Content starts

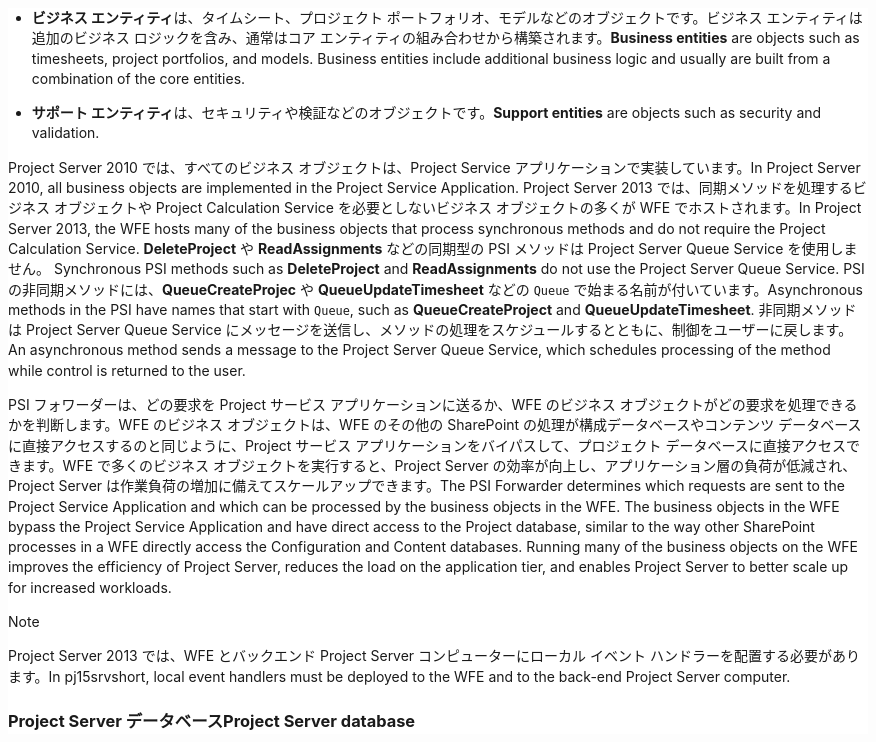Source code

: - <span data-ttu-id="5f9a7-p145">**ビジネス エンティティ**は、タイムシート、プロジェクト ポートフォリオ、モデルなどのオブジェクトです。ビジネス エンティティは追加のビジネス ロジックを含み、通常はコア エンティティの組み合わせから構築されます。</span><span class="sxs-lookup"><span data-stu-id="5f9a7-p145">**Business entities** are objects such as timesheets, project portfolios, and models. Business entities include additional business logic and usually are built from a combination of the core entities.</span></span> 
    
- <span data-ttu-id="5f9a7-300">**サポート エンティティ**は、セキュリティや検証などのオブジェクトです。</span><span class="sxs-lookup"><span data-stu-id="5f9a7-300">**Support entities** are objects such as security and validation.</span></span> 
    
<span data-ttu-id="5f9a7-301">Project Server 2010 では、すべてのビジネス オブジェクトは、Project Service アプリケーションで実装しています。</span><span class="sxs-lookup"><span data-stu-id="5f9a7-301">In Project Server 2010, all business objects are implemented in the Project Service Application.</span></span> <span data-ttu-id="5f9a7-302">Project Server 2013 では、同期メソッドを処理するビジネス オブジェクトや Project Calculation Service を必要としないビジネス オブジェクトの多くが WFE でホストされます。</span><span class="sxs-lookup"><span data-stu-id="5f9a7-302">In Project Server 2013, the WFE hosts many of the business objects that process synchronous methods and do not require the Project Calculation Service.</span></span> <span data-ttu-id="5f9a7-303">**DeleteProject** や **ReadAssignments** などの同期型の PSI メソッドは Project Server Queue Service を使用しません。 </span><span class="sxs-lookup"><span data-stu-id="5f9a7-303">Synchronous PSI methods such as **DeleteProject** and **ReadAssignments** do not use the Project Server Queue Service.</span></span> <span data-ttu-id="5f9a7-304">PSI の非同期メソッドには、**QueueCreateProjec** や **QueueUpdateTimesheet** などの `Queue` で始まる名前が付いています。</span><span class="sxs-lookup"><span data-stu-id="5f9a7-304">Asynchronous methods in the PSI have names that start with  `Queue`, such as **QueueCreateProject** and **QueueUpdateTimesheet**.</span></span> <span data-ttu-id="5f9a7-305">非同期メソッドは Project Server Queue Service にメッセージを送信し、メソッドの処理をスケジュールするとともに、制御をユーザーに戻します。</span><span class="sxs-lookup"><span data-stu-id="5f9a7-305">An asynchronous method sends a message to the Project Server Queue Service, which schedules processing of the method while control is returned to the user.</span></span>
  
<span data-ttu-id="5f9a7-p147">PSI フォワーダーは、どの要求を Project サービス アプリケーションに送るか、WFE のビジネス オブジェクトがどの要求を処理できるかを判断します。WFE のビジネス オブジェクトは、WFE のその他の SharePoint の処理が構成データベースやコンテンツ データベースに直接アクセスするのと同じように、Project サービス アプリケーションをバイパスして、プロジェクト データベースに直接アクセスできます。WFE で多くのビジネス オブジェクトを実行すると、Project Server の効率が向上し、アプリケーション層の負荷が低減され、Project Server は作業負荷の増加に備えてスケールアップできます。</span><span class="sxs-lookup"><span data-stu-id="5f9a7-p147">The PSI Forwarder determines which requests are sent to the Project Service Application and which can be processed by the business objects in the WFE. The business objects in the WFE bypass the Project Service Application and have direct access to the Project database, similar to the way other SharePoint processes in a WFE directly access the Configuration and Content databases. Running many of the business objects on the WFE improves the efficiency of Project Server, reduces the load on the application tier, and enables Project Server to better scale up for increased workloads.</span></span>
  
> [!NOTE]
> <span data-ttu-id="5f9a7-309">Project Server 2013 では、WFE とバックエンド Project Server コンピューターにローカル イベント ハンドラーを配置する必要があります。</span><span class="sxs-lookup"><span data-stu-id="5f9a7-309">In pj15srvshort, local event handlers must be deployed to the WFE and to the back-end Project Server computer.</span></span> 
  
### <a name="project-server-database"></a><span data-ttu-id="5f9a7-310">Project Server データベース</span><span class="sxs-lookup"><span data-stu-id="5f9a7-310">Project Server database</span></span>
<span data-ttu-id="5f9a7-311"><a name="pj15_Architecture_DAL"> </a></span><span class="sxs-lookup"><span data-stu-id="5f9a7-311"></span></span>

Content ends

**EXERCISE REQUIREMENTS**
Your task is to transcribe, with no changes, only the lines of the listing above that lie between the line holding "the core entities.</span></span>" and the line holding "security and validation.</span></span>", inclusive.

**FINAL ANSWER**
: - <span data-ttu-id="5f9a7-p145">**ビジネス エンティティ**は、タイムシート、プロジェクト ポートフォリオ、モデルなどのオブジェクトです。ビジネス エンティティは追加のビジネス ロジックを含み、通常はコア エンティティの組み合わせから構築されます。</span><span class="sxs-lookup"><span data-stu-id="5f9a7-p145">**Business entities** are objects such as timesheets, project portfolios, and models. Business entities include additional business logic and usually are built from a combination of the core entities.</span></span> 
    
- <span data-ttu-id="5f9a7-300">**サポート エンティティ**は、セキュリティや検証などのオブジェクトです。</span><span class="sxs-lookup"><span data-stu-id="5f9a7-300">**Support entities** are objects such as security and validation.</span></span> 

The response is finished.